**Listed entries:**
****************
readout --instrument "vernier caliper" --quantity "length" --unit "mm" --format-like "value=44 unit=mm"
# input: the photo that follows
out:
****************
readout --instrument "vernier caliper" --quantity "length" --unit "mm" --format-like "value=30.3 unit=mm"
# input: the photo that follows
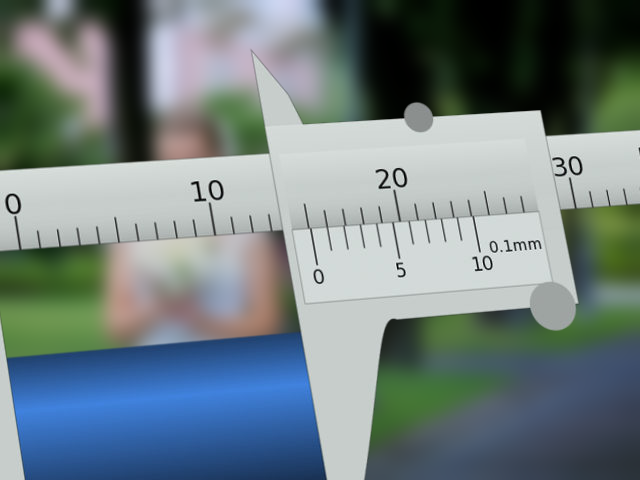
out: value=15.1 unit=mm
****************
**Task directions:** Extract every line in the records above that contains the string "like".

**Solved exercise:**
readout --instrument "vernier caliper" --quantity "length" --unit "mm" --format-like "value=44 unit=mm"
readout --instrument "vernier caliper" --quantity "length" --unit "mm" --format-like "value=30.3 unit=mm"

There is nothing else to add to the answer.